I tried laying on the sofa with it flat. The space between the cushion is very uncofmortable. I was thinking of looking for a foam wedge. Anybody found a good solution?


tidefan said:


> Congrats on the new 23 ED
> 
> 
> 
> ...


----------



## tdvffjohn (Mar 10, 2005)

You could start a new thread under problems or general discusion but hijacking your own thread is not a problem either









Some use a swimming noodle to fill in the gap and others use a rolled up towel.

John


----------



## alebar17 (Mar 10, 2006)

Hi ED RN and congrats on the excellent choice of TT! The easiest solution for the couch is to let one of the kids sleep on it (my 8 yr old has no complaints).

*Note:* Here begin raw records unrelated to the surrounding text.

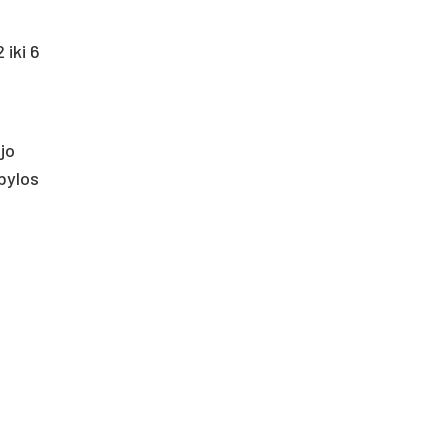
 iki 6
jo
bylos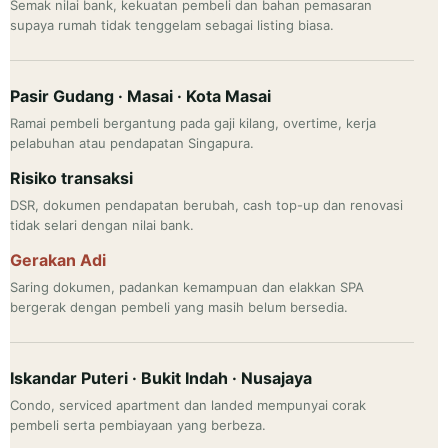
Semak nilai bank, kekuatan pembeli dan bahan pemasaran
supaya rumah tidak tenggelam sebagai listing biasa.
Pasir Gudang · Masai · Kota Masai
Ramai pembeli bergantung pada gaji kilang, overtime, kerja
pelabuhan atau pendapatan Singapura.
Risiko transaksi
DSR, dokumen pendapatan berubah, cash top-up dan renovasi
tidak selari dengan nilai bank.
Gerakan Adi
Saring dokumen, padankan kemampuan dan elakkan SPA
bergerak dengan pembeli yang masih belum bersedia.
Iskandar Puteri · Bukit Indah · Nusajaya
Condo, serviced apartment dan landed mempunyai corak
pembeli serta pembiayaan yang berbeza.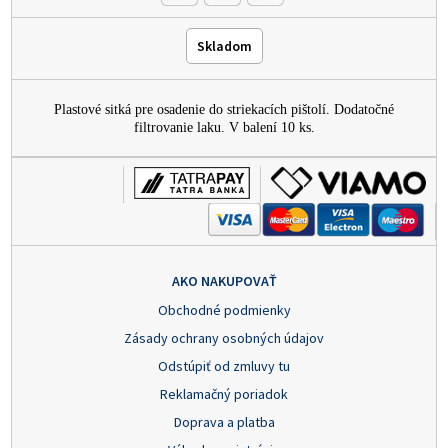
Skladom
Plastové sitká pre osadenie do striekacích pištolí. Dodatočné
filtrovanie laku. V balení 10 ks.
AKO NAKUPOVAŤ
Obchodné podmienky
Zásady ochrany osobných údajov
Odstúpiť od zmluvy tu
Reklamačný poriadok
Doprava a platba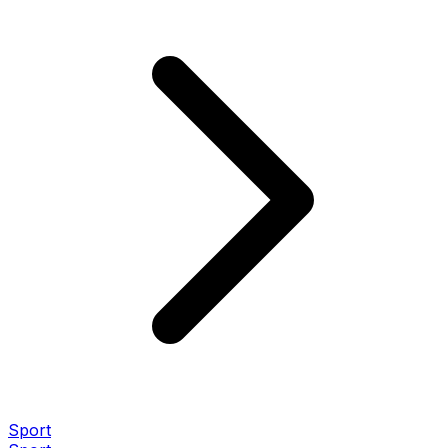
Sport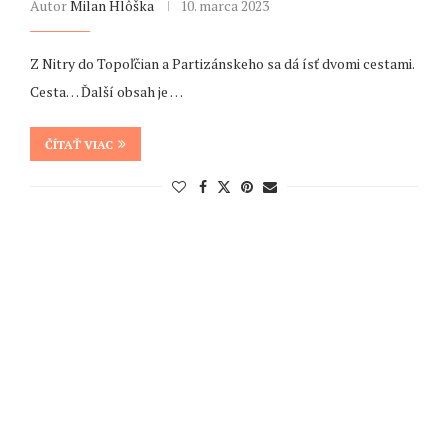
Autor
Milan Hlôška
10. marca 2023
Z Nitry do Topoľčian a Partizánskeho sa dá ísť dvomi cestami.
Cesta… Ďalší obsah je …
ČÍTAŤ VIAC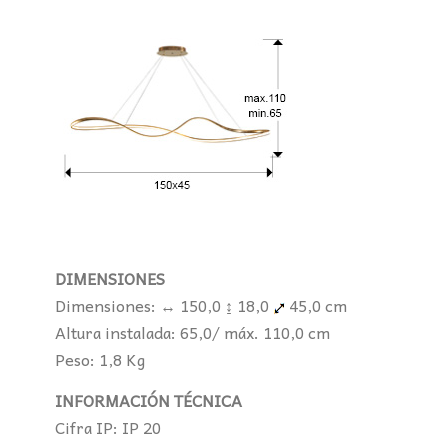
DIMENSIONES
Dimensiones: ↔ 150,0 ↨ 18,0
45,0 cm
Altura instalada: 65,0/ máx. 110,0 cm
Peso: 1,8 Kg
INFORMACIÓN TÉCNICA
Cifra IP: IP 20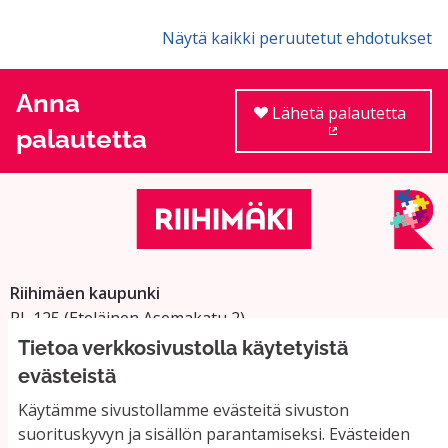
Näytä kaikki peruutetut ehdotukset
Anna
Lähetä palautetta
palautetta
(Ulkoinen linkki
Riihimäen kaupunki
PL 125 (Eteläinen Asemakatu 2)
11101 Riihimäki
Tietoa verkkosivustolla käytetyistä
Vaihde: 019 758 4000
evästeistä
Sähköpostiosoitteet:
Käytämme sivustollamme evästeitä sivuston
etunimi.sukunimi@riihimaki.fi
suorituskyvyn ja sisällön parantamiseksi. Evästeiden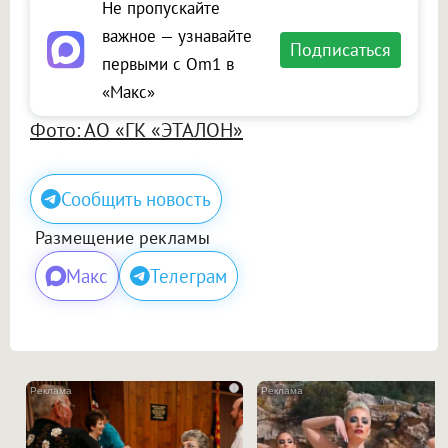
Не пропускайте
важное — узнавайте
Подписаться
первыми с Om1 в
«Макс»
Фото: АО «ГК «ЭТАЛОН»
Сообщить новость
Размещение рекламы
Макс
Телеграм
i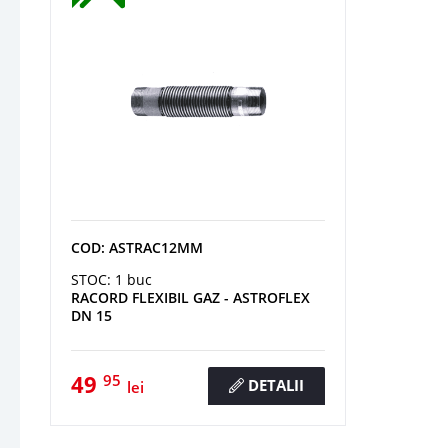
COD: ASTRAC12MM
STOC: 1 buc
RACORD FLEXIBIL GAZ - ASTROFLEX
DN 15
49
95
DETALII
lei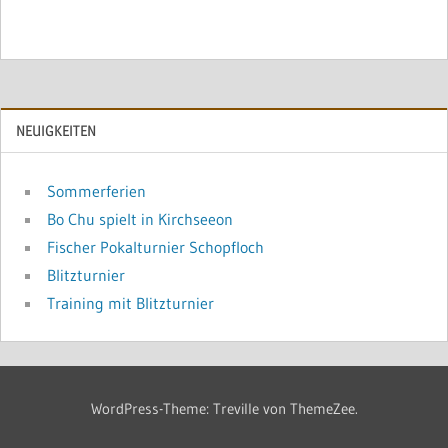
NEUIGKEITEN
Sommerferien
Bo Chu spielt in Kirchseeon
Fischer Pokalturnier Schopfloch
Blitzturnier
Training mit Blitzturnier
WordPress-Theme: Treville von ThemeZee.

P.S. Look for the threads under rally for the So. Cal rally in October in Pismo and the Western Region rally in July '07


----------



## PDX_Doug (Nov 16, 2004)

action *Welcome to Outbackers, ED RN!* action 
And congratulations on the new Outback!









Sounds like a good combination, and you should have it broken in just in time for a big adventure by next summer. Say, oh, I don't know... maybe a trip to Zion N.P. in Utah... Hey! Wait a minute... That's where the 2007 Western Region Outbackers.com Rally is going to be, in July 2007! What perfect timing! action

Happy Trails,
Doug


----------



## ARzark (Aug 9, 2005)

Congrats on the new 23RS ED RN








Get out there and have some fun


----------



## skippershe (May 22, 2006)

action Welcome to Outbackers ED RN action

Congrats on your new 23rs!

Enjoy and post often!!








Dawn


----------



## campmg (Dec 24, 2005)

Congrats on the new Outback. Those 23RS units sure are nice. Most use a pool noodle between the space in the sofa and happy with the results. Make sure to let it dry for a day before sleeping on it though.


----------



## PDX_Doug (Nov 16, 2004)

campmg said:


> Make sure to let it dry for a day before sleeping on it though.


Good thinking!









Happy Trails,
Doug


----------



## raxtell (May 4, 2004)

Congrats on your great purchase. Hope you have fun and take lots of trips.


----------



## RizFam (Feb 25, 2006)

Enjoy Your New Home away from Home









Would you happen to be an Emergency Room Nurse









Tami


----------



## HootBob (Apr 26, 2004)

noodle is a nice solution








works great unless the kids want to use it in the pool









Don


----------



## Oregon_Camper (Sep 13, 2004)

Congrats on the new Outback.


----------